1923–2013.

Denys Goose died in April 2013 after a short illness at the age of 90.

He was the Director of Postgraduate Dentistry at Liverpool University when he retired in 1982.

After attending King Edward's School in Birmingham he went on to study dentistry at Birmingham University, following the earlier example of his sister Muriel Davis.1

Denys carried out his national service in 1946 as part of the Army Dental Corps, serving mainly in Egypt. He decided to join the School Dental Service and was appointed Chief Dental Officer for Northamptonshire in the late 1950s. During this period he determined to pursue research into the causes of dental disease.

He was appointed as Lecturer in Preventive Dentistry at Liverpool University in 1963 and moved to Chester with his wife, Janet, a museum curator, and their three children Paul, Barbara and Leslie. After becoming a senior lecturer Denys published extensively on his subject, producing over 100 research papers, and was responsible for authoring and co-authoring a series of books for Pergamon Press. These included Principles of preventive dentistry (1964) and Human dentofacial growth (1982). His reputation grew internationally and he travelled to a variety of countries, such as America, Scandinavia, Italy and Russia to lecture and further his research. In 1973 he became a reader of the university.

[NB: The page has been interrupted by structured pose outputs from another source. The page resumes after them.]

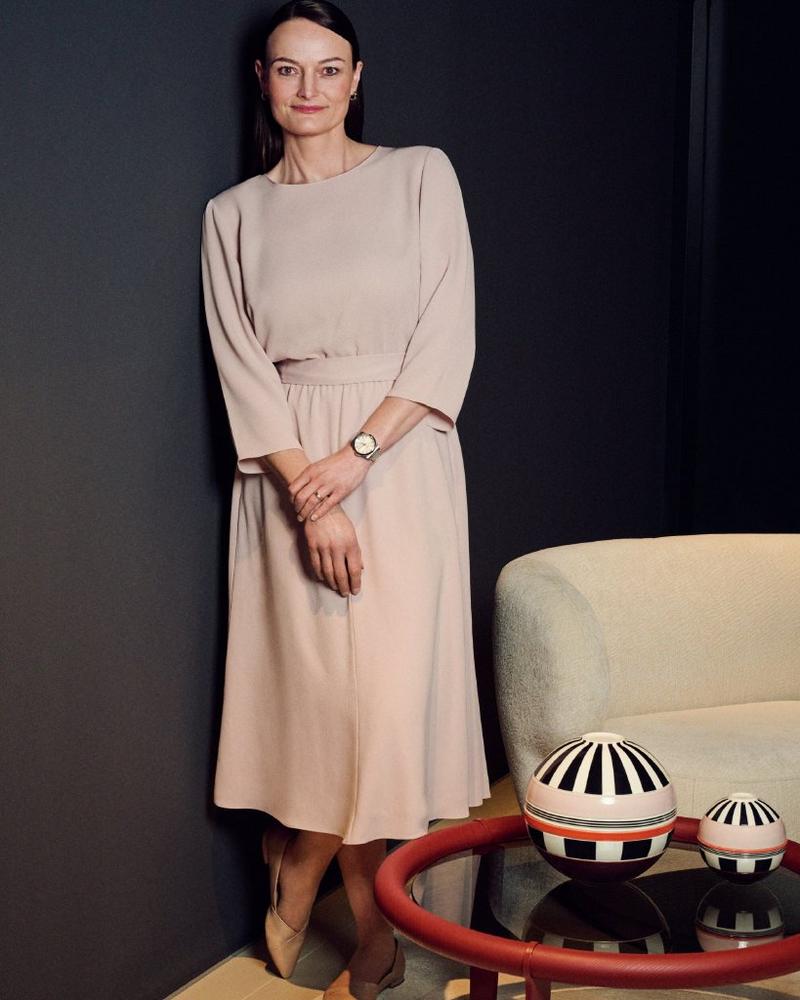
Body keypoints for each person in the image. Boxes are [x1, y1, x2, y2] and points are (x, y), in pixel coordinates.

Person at [200, 2, 490, 997]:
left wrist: (357, 457)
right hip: (289, 474)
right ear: (263, 81)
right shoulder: (234, 215)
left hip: (400, 462)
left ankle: (301, 863)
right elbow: (241, 368)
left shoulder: (420, 175)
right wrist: (310, 495)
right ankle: (368, 927)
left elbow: (446, 335)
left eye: (329, 68)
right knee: (328, 708)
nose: (310, 89)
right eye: (289, 69)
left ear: (357, 78)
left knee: (388, 707)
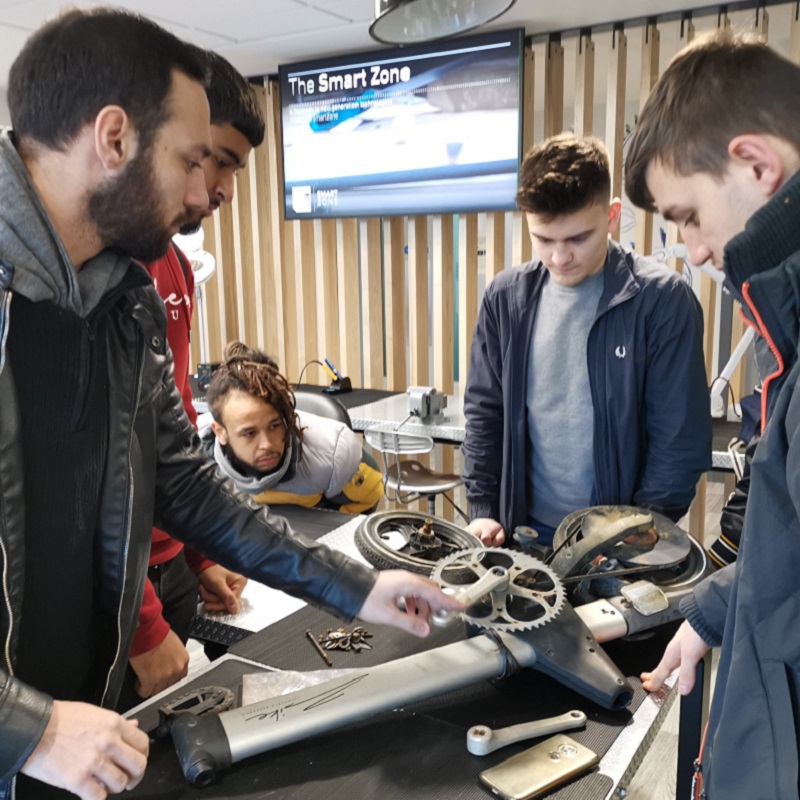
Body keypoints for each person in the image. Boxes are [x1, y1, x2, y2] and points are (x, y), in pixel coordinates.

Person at [0, 9, 461, 799]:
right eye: (188, 160)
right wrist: (24, 725)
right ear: (113, 140)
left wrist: (355, 587)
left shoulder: (123, 297)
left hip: (82, 720)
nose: (200, 194)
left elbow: (186, 486)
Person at [624, 29, 800, 798]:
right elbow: (783, 544)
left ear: (756, 165)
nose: (692, 250)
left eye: (689, 215)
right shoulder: (779, 322)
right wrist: (709, 614)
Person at [462, 133, 712, 547]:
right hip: (521, 530)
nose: (560, 258)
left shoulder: (663, 301)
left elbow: (678, 438)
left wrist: (639, 530)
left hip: (621, 538)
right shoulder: (505, 298)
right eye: (543, 239)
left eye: (578, 238)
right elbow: (485, 414)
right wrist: (484, 509)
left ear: (611, 216)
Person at [121, 51, 266, 711]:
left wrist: (198, 553)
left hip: (166, 569)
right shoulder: (88, 284)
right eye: (218, 160)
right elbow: (83, 478)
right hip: (113, 595)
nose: (226, 189)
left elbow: (169, 437)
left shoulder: (174, 267)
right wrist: (144, 622)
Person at [201, 342, 384, 512]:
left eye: (275, 425)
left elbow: (370, 494)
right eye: (249, 433)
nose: (267, 444)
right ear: (220, 432)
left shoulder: (333, 457)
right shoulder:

Denys actively pursued a number of outside interests, was a committed Quaker, and a member of the Campaign to Protect Rural England, as well as having a lifelong love of cricket. Following retirement, which he enjoyed with Janet, he held influential positions in a number of environmental and transport groups in both Chester and Shrewsbury, where he moved in 1989. He leaves a son, daughter and two grandsons.